#### WHAT YOU HAVE TO DO
Using the entries that follow, collect the lines where the word "this" appears.

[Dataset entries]
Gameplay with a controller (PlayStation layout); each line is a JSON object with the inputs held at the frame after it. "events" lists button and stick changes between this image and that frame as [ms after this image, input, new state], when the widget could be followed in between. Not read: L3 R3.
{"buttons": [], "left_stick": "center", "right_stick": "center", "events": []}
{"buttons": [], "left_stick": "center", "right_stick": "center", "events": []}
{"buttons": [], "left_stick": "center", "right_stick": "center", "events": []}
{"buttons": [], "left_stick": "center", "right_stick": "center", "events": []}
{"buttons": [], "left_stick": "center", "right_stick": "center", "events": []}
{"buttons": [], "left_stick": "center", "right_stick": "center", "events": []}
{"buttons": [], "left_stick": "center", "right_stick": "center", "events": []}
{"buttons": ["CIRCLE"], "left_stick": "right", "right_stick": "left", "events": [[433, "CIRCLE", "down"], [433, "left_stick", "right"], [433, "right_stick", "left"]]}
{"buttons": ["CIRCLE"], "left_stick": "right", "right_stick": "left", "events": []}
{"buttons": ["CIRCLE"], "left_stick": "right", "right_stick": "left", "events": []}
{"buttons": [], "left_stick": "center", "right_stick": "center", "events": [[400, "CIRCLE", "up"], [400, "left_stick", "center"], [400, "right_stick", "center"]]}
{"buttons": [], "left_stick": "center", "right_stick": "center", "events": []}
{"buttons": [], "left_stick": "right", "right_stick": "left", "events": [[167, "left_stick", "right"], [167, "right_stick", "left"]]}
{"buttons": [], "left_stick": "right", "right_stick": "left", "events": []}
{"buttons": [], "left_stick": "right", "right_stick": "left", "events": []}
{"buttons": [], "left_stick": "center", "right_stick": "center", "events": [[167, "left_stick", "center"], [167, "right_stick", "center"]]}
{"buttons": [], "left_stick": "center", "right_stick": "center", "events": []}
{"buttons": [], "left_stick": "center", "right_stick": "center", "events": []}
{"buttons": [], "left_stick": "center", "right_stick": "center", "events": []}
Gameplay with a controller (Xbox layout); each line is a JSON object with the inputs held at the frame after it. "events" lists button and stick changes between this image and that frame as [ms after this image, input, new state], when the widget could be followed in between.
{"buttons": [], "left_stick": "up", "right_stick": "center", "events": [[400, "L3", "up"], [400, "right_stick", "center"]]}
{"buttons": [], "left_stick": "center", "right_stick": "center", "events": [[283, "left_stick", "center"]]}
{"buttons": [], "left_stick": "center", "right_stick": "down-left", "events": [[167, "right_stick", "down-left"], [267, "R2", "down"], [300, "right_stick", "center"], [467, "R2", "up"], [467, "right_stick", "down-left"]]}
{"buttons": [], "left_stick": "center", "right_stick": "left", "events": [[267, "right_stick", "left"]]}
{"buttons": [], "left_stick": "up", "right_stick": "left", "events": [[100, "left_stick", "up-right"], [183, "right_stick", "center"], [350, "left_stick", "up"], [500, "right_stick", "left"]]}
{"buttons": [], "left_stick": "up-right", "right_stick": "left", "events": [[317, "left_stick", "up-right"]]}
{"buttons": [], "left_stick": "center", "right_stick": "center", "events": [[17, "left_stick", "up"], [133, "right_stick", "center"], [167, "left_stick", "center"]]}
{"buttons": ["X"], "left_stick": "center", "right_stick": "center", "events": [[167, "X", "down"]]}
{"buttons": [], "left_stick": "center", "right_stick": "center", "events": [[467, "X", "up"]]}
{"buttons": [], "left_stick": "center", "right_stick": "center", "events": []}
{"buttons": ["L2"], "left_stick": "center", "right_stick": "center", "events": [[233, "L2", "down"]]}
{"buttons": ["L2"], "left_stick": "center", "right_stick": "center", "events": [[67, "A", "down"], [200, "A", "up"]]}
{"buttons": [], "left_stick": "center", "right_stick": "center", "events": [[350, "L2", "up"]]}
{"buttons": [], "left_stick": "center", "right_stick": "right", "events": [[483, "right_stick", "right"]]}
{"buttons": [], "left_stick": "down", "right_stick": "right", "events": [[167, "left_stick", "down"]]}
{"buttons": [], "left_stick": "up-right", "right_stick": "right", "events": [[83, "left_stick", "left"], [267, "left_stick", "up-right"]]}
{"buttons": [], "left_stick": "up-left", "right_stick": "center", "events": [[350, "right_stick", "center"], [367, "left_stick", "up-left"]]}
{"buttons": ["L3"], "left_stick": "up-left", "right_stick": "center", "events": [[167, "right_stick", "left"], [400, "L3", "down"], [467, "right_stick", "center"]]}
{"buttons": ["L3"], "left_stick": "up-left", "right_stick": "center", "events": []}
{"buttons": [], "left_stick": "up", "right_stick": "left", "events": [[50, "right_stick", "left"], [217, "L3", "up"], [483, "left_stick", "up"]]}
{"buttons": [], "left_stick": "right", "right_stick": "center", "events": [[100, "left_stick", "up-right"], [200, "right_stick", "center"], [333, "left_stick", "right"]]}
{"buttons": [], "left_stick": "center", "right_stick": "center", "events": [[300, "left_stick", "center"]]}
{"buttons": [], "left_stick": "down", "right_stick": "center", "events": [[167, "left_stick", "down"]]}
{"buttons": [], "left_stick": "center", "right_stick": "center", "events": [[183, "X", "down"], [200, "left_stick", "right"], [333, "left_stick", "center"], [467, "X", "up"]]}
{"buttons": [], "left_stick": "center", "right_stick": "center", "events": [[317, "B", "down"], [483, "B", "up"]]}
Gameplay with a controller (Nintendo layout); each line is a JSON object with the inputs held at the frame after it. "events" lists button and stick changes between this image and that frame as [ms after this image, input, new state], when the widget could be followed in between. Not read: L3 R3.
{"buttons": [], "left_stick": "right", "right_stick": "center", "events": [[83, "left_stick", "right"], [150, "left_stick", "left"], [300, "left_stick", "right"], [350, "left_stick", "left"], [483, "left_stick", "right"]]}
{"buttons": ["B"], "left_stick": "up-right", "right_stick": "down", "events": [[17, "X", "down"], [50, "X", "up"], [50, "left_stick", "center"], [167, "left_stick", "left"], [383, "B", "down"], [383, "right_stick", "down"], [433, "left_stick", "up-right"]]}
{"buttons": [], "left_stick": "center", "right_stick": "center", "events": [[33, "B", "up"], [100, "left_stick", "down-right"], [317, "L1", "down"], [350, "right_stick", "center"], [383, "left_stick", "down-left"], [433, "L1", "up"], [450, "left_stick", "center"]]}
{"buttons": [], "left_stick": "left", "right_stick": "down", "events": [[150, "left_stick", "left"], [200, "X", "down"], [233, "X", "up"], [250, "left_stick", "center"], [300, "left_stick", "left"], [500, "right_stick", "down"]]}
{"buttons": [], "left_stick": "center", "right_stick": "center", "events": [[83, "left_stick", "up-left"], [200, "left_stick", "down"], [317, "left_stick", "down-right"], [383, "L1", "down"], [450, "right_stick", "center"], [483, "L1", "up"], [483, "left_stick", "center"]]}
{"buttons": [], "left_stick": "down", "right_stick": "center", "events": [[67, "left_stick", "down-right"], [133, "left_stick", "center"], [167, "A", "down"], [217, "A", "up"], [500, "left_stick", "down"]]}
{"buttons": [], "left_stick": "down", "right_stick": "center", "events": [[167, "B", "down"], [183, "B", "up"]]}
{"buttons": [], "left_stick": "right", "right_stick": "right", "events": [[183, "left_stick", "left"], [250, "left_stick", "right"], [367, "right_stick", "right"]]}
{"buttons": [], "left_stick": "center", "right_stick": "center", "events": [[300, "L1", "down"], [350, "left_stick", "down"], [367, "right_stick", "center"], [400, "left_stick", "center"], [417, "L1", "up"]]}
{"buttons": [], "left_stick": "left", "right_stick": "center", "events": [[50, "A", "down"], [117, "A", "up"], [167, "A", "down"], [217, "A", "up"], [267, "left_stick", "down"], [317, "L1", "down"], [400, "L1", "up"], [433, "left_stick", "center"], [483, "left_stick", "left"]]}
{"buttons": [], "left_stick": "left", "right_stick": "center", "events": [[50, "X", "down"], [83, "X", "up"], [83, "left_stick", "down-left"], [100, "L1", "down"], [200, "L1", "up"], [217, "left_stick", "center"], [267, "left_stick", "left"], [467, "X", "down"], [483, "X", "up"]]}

#### ANSWER SPACE
Gameplay with a controller (PlayStation layout); each line is a JSON object with the inputs held at the frame after it. "events" lists button and stick changes between this image and that frame as [ms after this image, input, new state], when the widget could be followed in between. Not read: L3 R3.
Gameplay with a controller (Xbox layout); each line is a JSON object with the inputs held at the frame after it. "events" lists button and stick changes between this image and that frame as [ms after this image, input, new state], when the widget could be followed in between.
Gameplay with a controller (Nintendo layout); each line is a JSON object with the inputs held at the frame after it. "events" lists button and stick changes between this image and that frame as [ms after this image, input, new state], when the widget could be followed in between. Not read: L3 R3.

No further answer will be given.